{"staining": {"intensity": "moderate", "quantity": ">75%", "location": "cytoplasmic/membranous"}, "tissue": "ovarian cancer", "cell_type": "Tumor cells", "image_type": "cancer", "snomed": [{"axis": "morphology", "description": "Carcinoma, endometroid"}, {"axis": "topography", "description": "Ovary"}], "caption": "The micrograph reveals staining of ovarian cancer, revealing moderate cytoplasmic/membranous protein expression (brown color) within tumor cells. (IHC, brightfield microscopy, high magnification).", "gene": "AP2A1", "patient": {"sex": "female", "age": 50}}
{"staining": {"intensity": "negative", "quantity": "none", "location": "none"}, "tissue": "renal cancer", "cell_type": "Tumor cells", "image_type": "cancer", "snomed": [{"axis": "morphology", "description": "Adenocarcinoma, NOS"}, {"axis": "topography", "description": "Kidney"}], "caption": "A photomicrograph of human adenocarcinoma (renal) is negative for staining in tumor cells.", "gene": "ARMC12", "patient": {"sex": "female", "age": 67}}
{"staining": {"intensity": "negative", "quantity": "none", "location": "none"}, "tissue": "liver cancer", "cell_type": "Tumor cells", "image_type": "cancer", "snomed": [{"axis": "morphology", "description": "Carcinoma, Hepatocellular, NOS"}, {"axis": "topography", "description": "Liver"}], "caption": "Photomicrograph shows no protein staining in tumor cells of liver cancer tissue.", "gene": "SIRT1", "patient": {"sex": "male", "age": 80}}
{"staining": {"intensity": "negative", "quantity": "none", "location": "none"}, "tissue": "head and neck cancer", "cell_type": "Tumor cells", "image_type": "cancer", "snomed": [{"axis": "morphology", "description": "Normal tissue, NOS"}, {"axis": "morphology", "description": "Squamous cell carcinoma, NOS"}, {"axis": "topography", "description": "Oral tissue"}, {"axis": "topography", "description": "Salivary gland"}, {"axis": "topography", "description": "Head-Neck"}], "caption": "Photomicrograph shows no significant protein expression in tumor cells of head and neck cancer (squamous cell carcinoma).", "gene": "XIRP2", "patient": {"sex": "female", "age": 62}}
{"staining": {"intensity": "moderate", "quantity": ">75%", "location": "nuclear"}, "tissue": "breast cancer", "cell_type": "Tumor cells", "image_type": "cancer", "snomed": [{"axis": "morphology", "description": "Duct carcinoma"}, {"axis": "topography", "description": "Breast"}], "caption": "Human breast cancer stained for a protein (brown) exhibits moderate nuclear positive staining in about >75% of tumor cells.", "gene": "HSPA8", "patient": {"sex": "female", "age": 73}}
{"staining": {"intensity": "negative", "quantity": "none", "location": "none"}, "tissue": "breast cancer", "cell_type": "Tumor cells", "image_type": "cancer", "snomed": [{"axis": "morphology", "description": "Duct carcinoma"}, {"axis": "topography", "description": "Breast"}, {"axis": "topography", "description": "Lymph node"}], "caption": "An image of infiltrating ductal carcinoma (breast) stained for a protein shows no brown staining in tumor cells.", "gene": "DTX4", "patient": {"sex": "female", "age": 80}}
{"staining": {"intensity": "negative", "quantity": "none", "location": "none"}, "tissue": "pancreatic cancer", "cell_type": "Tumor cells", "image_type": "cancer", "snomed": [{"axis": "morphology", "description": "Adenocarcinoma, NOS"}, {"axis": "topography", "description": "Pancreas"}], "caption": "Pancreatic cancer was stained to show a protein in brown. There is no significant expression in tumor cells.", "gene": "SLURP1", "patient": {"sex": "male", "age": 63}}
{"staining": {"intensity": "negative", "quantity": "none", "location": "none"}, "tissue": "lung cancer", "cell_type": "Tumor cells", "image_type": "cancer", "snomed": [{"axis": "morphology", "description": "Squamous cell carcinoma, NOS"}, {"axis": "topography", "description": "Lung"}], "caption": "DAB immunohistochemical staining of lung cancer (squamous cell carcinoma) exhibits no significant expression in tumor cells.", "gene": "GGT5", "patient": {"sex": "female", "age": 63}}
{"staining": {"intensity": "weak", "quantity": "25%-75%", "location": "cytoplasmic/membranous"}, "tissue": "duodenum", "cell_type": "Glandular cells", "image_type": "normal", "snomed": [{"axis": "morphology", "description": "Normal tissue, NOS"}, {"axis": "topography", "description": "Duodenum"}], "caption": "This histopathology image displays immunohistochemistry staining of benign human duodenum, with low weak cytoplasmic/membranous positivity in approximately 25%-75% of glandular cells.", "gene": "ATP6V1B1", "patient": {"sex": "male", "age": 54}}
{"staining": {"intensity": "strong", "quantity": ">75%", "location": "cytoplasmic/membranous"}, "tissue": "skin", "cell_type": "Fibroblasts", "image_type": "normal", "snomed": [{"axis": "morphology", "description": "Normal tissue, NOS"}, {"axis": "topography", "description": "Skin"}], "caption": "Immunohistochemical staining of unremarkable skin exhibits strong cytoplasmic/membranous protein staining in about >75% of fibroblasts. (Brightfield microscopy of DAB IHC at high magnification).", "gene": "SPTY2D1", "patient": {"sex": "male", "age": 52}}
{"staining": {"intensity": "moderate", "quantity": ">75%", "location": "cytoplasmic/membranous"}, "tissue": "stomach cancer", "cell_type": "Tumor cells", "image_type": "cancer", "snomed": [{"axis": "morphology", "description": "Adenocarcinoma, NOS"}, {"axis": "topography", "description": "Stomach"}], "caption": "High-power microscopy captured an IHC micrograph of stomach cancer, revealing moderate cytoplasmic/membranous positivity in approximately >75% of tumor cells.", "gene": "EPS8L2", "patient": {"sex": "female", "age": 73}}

◆ **What to work on**
Give back the entries above precisely as they appear.

◆ **Solution to the exercise**
{"staining": {"intensity": "moderate", "quantity": ">75%", "location": "cytoplasmic/membranous"}, "tissue": "ovarian cancer", "cell_type": "Tumor cells", "image_type": "cancer", "snomed": [{"axis": "morphology", "description": "Carcinoma, endometroid"}, {"axis": "topography", "description": "Ovary"}], "caption": "The micrograph reveals staining of ovarian cancer, revealing moderate cytoplasmic/membranous protein expression (brown color) within tumor cells. (IHC, brightfield microscopy, high magnification).", "gene": "AP2A1", "patient": {"sex": "female", "age": 50}}
{"staining": {"intensity": "negative", "quantity": "none", "location": "none"}, "tissue": "renal cancer", "cell_type": "Tumor cells", "image_type": "cancer", "snomed": [{"axis": "morphology", "description": "Adenocarcinoma, NOS"}, {"axis": "topography", "description": "Kidney"}], "caption": "A photomicrograph of human adenocarcinoma (renal) is negative for staining in tumor cells.", "gene": "ARMC12", "patient": {"sex": "female", "age": 67}}
{"staining": {"intensity": "negative", "quantity": "none", "location": "none"}, "tissue": "liver cancer", "cell_type": "Tumor cells", "image_type": "cancer", "snomed": [{"axis": "morphology", "description": "Carcinoma, Hepatocellular, NOS"}, {"axis": "topography", "description": "Liver"}], "caption": "Photomicrograph shows no protein staining in tumor cells of liver cancer tissue.", "gene": "SIRT1", "patient": {"sex": "male", "age": 80}}
{"staining": {"intensity": "negative", "quantity": "none", "location": "none"}, "tissue": "head and neck cancer", "cell_type": "Tumor cells", "image_type": "cancer", "snomed": [{"axis": "morphology", "description": "Normal tissue, NOS"}, {"axis": "morphology", "description": "Squamous cell carcinoma, NOS"}, {"axis": "topography", "description": "Oral tissue"}, {"axis": "topography", "description": "Salivary gland"}, {"axis": "topography", "description": "Head-Neck"}], "caption": "Photomicrograph shows no significant protein expression in tumor cells of head and neck cancer (squamous cell carcinoma).", "gene": "XIRP2", "patient": {"sex": "female", "age": 62}}
{"staining": {"intensity": "moderate", "quantity": ">75%", "location": "nuclear"}, "tissue": "breast cancer", "cell_type": "Tumor cells", "image_type": "cancer", "snomed": [{"axis": "morphology", "description": "Duct carcinoma"}, {"axis": "topography", "description": "Breast"}], "caption": "Human breast cancer stained for a protein (brown) exhibits moderate nuclear positive staining in about >75% of tumor cells.", "gene": "HSPA8", "patient": {"sex": "female", "age": 73}}
{"staining": {"intensity": "negative", "quantity": "none", "location": "none"}, "tissue": "breast cancer", "cell_type": "Tumor cells", "image_type": "cancer", "snomed": [{"axis": "morphology", "description": "Duct carcinoma"}, {"axis": "topography", "description": "Breast"}, {"axis": "topography", "description": "Lymph node"}], "caption": "An image of infiltrating ductal carcinoma (breast) stained for a protein shows no brown staining in tumor cells.", "gene": "DTX4", "patient": {"sex": "female", "age": 80}}
{"staining": {"intensity": "negative", "quantity": "none", "location": "none"}, "tissue": "pancreatic cancer", "cell_type": "Tumor cells", "image_type": "cancer", "snomed": [{"axis": "morphology", "description": "Adenocarcinoma, NOS"}, {"axis": "topography", "description": "Pancreas"}], "caption": "Pancreatic cancer was stained to show a protein in brown. There is no significant expression in tumor cells.", "gene": "SLURP1", "patient": {"sex": "male", "age": 63}}
{"staining": {"intensity": "negative", "quantity": "none", "location": "none"}, "tissue": "lung cancer", "cell_type": "Tumor cells", "image_type": "cancer", "snomed": [{"axis": "morphology", "description": "Squamous cell carcinoma, NOS"}, {"axis": "topography", "description": "Lung"}], "caption": "DAB immunohistochemical staining of lung cancer (squamous cell carcinoma) exhibits no significant expression in tumor cells.", "gene": "GGT5", "patient": {"sex": "female", "age": 63}}
{"staining": {"intensity": "weak", "quantity": "25%-75%", "location": "cytoplasmic/membranous"}, "tissue": "duodenum", "cell_type": "Glandular cells", "image_type": "normal", "snomed": [{"axis": "morphology", "description": "Normal tissue, NOS"}, {"axis": "topography", "description": "Duodenum"}], "caption": "This histopathology image displays immunohistochemistry staining of benign human duodenum, with low weak cytoplasmic/membranous positivity in approximately 25%-75% of glandular cells.", "gene": "ATP6V1B1", "patient": {"sex": "male", "age": 54}}
{"staining": {"intensity": "strong", "quantity": ">75%", "location": "cytoplasmic/membranous"}, "tissue": "skin", "cell_type": "Fibroblasts", "image_type": "normal", "snomed": [{"axis": "morphology", "description": "Normal tissue, NOS"}, {"axis": "topography", "description": "Skin"}], "caption": "Immunohistochemical staining of unremarkable skin exhibits strong cytoplasmic/membranous protein staining in about >75% of fibroblasts. (Brightfield microscopy of DAB IHC at high magnification).", "gene": "SPTY2D1", "patient": {"sex": "male", "age": 52}}
{"staining": {"intensity": "moderate", "quantity": ">75%", "location": "cytoplasmic/membranous"}, "tissue": "stomach cancer", "cell_type": "Tumor cells", "image_type": "cancer", "snomed": [{"axis": "morphology", "description": "Adenocarcinoma, NOS"}, {"axis": "topography", "description": "Stomach"}], "caption": "High-power microscopy captured an IHC micrograph of stomach cancer, revealing moderate cytoplasmic/membranous positivity in approximately >75% of tumor cells.", "gene": "EPS8L2", "patient": {"sex": "female", "age": 73}}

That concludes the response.